Eine andere Verbindung des Wortes über ein Präfix: "Berufung." Wieder meine Interpretation: Bei der Berufung werde ich gerufen, die Korrespondenz wird also umgekehrt. Wenn ich sage, "dies ist meine Berufung", dann räume ich ein, dass sich jemand an mich gewendet hat. Ohne mein Wissen vielleicht, vielleicht ohne, dass ich ihn darum gebeten habe. Es ist eine Gnade, berufen zu werden. Aber in der Berufung ist wieder ein Befehl enthalten. Nun aber wird mir befohlen. "Stell dein Talent nicht unter den Scheffel!" Die Berufung dient nicht in erster Linie mir, sondern einem "höheren" Zweck. Johann Sebastian Bach hat seine Berufung gesehen als einen Auftrag, Gott zu loben. Die Baumeister des Kölner Doms wohl ebenso. Auch Michelangelo, als er die Sixtinische Kapelle ausgemalt hat. Zur Ehre Gottes! Der Künstler dient. Er ehrt. Er wird berufen. Wer ihn beruft, das weiß er oder weiß er nicht, es spielt eigentlich keine Rolle.
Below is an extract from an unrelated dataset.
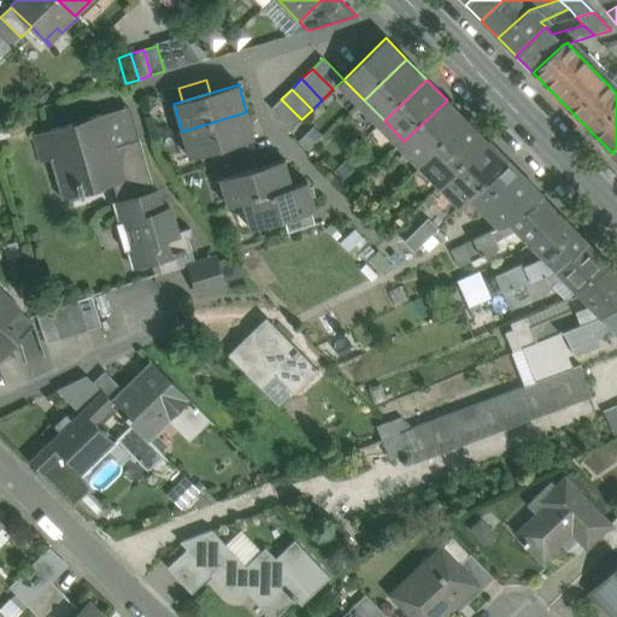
[(281,99),(271,109),(292,130),(301,119),(281,99)]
Auch Picasso wurde berufen – als besonders fromm oder gottgläubig hat er nicht gegolten. Auch der Gottesleugner Nietzsche ist berufen worden. Eine Berufung auszuschlagen ist nicht eine ehrwürdige prometheische Rebellion, es wäre wieder eine Narretei. Wenn ich singe "Komm, Schöpfer Geist ...", dann bitte ich darum, berufen zu werden. Berufen zu werden, ein Werk zu schaffen. Meine Bitte ist eine Form der "Anrufung". Wenn die Anrufung an Gott gerichtet wird, dann ist sie ein Gebet. – So meine Auslegung des Wortes "Berufung". Es ist eine subjektive Interpretation und nicht mehr. Ich muss das sagen, nachdem ich die letzten Zeilen durchgelesen habe, die unverzeihlich doktrinär klingen. Wie immer, wenn einer zur Definition anhebt ...
Ich hatte mein ganzes Leben lang eine enge Verbindung zum Gebet. Der Rosenkranz hat mir immer viel bedeutet. Ich denke inzwischen, das Gebet sucht sich selbst den Adressaten, ich brauche keine Adresse draufzukleben. Einen Gott zu denken, das geht weit über meine Fähigkeiten. Meister Eckharts Sentenz, alles, was wir über Gott denken, das ist er nicht, war mir immer einsichtig. Aber ich habe zugleich immer dem Gebet vertraut. Es ist schön zu beten, und es macht mich ruhig, wenn ich denke, das Gebet findet seinen Weg.